By the time America’s involvement in Vietnam came to an end the American public by and large had come to blame the war on those who fought it. When servicemen returned home they were advised not to travel in uniform in order to avoid unpleasant and sometimes violent confrontation with a public that despised them. One may argue the justice of the war, but this injustice is undeniable. To send men against their will to fight a war that no one wanted and then to vilify them when they did what they were called to. It was a particularly shameful episode in our history.

Many of those who went to war in Vietnam, especially in the beginning, were still caught up in the national hangover of World War II and under the spell of a Kennedy-esque idealism that saw American involvement in Vietnam as a sacred duty to defend and perpetuate the blessings of Americanism everywhere. I think they, we, my generation, were the final acolytes of the bright and shining lie of modernism: that through education and technological advance liberation and enlightenment were inevitable. Many of those who volunteered to go to war in Vietnam did so with pure motives, even if what motivated them turned out to be purely absurd.

I don’t want for a moment to suggest that today’s military does not serve with the same valor or devotion as those who served in the past. But I think one of the outcomes of the Vietnam era was the death of post-war idealism. I have spoken with many veterans of Iraq and Afghanistan and have not found the quasi-religious idealistic patriotism that animated the previous generation in the beginning of the war. Many cannot even tell me why they were there, or why America was there. No matter. In the end I think every generation of warriors finds their courage and willingness to sacrifice in their love for each other.

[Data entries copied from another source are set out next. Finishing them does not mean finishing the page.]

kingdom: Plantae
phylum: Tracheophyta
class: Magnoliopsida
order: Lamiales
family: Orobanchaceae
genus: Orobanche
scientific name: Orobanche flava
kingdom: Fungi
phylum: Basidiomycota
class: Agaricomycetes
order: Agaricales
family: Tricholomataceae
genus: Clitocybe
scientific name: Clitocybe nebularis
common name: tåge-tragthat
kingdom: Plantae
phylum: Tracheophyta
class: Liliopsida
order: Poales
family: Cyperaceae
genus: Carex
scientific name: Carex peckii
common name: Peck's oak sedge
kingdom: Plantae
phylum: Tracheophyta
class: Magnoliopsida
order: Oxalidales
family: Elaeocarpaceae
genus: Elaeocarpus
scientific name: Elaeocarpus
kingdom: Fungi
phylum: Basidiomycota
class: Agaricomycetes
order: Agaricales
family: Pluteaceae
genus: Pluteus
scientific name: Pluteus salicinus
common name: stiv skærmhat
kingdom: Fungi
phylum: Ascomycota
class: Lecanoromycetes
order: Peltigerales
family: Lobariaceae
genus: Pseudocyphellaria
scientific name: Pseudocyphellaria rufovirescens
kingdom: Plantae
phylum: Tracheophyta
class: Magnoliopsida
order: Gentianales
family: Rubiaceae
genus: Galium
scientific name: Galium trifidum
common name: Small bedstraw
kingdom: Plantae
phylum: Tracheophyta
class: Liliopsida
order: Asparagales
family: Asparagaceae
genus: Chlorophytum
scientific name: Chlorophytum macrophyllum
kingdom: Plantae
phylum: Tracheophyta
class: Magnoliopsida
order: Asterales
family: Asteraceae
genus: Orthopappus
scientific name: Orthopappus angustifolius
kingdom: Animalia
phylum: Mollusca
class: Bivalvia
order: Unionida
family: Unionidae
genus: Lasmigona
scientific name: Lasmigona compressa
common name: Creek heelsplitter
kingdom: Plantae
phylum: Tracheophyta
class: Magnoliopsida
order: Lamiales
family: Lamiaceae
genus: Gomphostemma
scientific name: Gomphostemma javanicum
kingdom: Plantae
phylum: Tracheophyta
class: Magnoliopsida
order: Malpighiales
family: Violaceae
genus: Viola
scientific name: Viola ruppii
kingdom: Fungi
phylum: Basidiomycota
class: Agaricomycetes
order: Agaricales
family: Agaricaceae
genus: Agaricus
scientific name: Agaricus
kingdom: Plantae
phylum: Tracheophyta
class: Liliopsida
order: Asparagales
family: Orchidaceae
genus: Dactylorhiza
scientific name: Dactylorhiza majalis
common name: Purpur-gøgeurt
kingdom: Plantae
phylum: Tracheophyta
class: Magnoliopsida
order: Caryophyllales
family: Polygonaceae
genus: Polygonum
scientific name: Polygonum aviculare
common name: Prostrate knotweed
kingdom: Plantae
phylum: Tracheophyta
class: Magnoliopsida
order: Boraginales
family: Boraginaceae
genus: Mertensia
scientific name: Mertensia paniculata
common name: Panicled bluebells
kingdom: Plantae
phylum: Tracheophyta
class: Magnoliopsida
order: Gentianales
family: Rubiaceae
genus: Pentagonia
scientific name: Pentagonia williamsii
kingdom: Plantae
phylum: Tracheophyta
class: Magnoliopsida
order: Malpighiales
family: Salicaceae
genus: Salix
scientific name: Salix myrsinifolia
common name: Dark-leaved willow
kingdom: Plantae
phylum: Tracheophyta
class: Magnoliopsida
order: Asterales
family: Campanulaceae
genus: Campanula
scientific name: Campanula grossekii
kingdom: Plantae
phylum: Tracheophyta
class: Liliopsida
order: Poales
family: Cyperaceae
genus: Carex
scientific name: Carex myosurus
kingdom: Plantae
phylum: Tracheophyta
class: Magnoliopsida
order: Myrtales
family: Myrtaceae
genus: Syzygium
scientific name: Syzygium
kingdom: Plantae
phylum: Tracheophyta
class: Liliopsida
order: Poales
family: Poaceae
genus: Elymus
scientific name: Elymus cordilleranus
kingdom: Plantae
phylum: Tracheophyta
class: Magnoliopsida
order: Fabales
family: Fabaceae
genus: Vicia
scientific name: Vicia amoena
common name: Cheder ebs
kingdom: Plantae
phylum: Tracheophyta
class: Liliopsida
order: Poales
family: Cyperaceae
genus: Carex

I do think that the all-volunteer force with which America must now project its power makes the spilling of American blood easier on the politicians. Not faced with the prospect of conscription for themselves or their children, Americans can indulge in a forced and false gratitude toward those who serve and flip the channel and forget about it. I recently read the experience of an Iraq war vet who wrote to the effect that they [the soldiers] pretended to protect people who pretended to appreciate it. I think he was writing about the Iraqis but I think it does apply to many of us. One wonders which is worse: an honest and passionate though wholly misinformed rejection of a war (it wasn’t the rejection of the war that was misguided, it was where to place the blame), or a cheap and passionless jingoism.

I prayed a prayer for Memorial Day. I prayed that we would remember and honor those who were willing to sacrifice everything in the service of this country, and did. The blood that is shed for freedom is the supreme human manifestation of love. But I also prayed this. I prayed that the day will come soon when we will no longer need to raise memorials to fallen comrades. When we will no longer see friends and mothers and widows weeping at decorated graves. The triumph of peace is promised at the final trumpet. But it falls to us, the living, to work for peace today.

And so I ask that on this Memorial Day we reflect a moment in the midst of our celebration that freedom is paid for with blood. The blood of Christ shed on the cross by God’s love bought for us who are his followers the freedom to love as he loves. Let us resolve to work for peace and justice by loving as Jesus loves, so that “these dead shall not have died in vain.”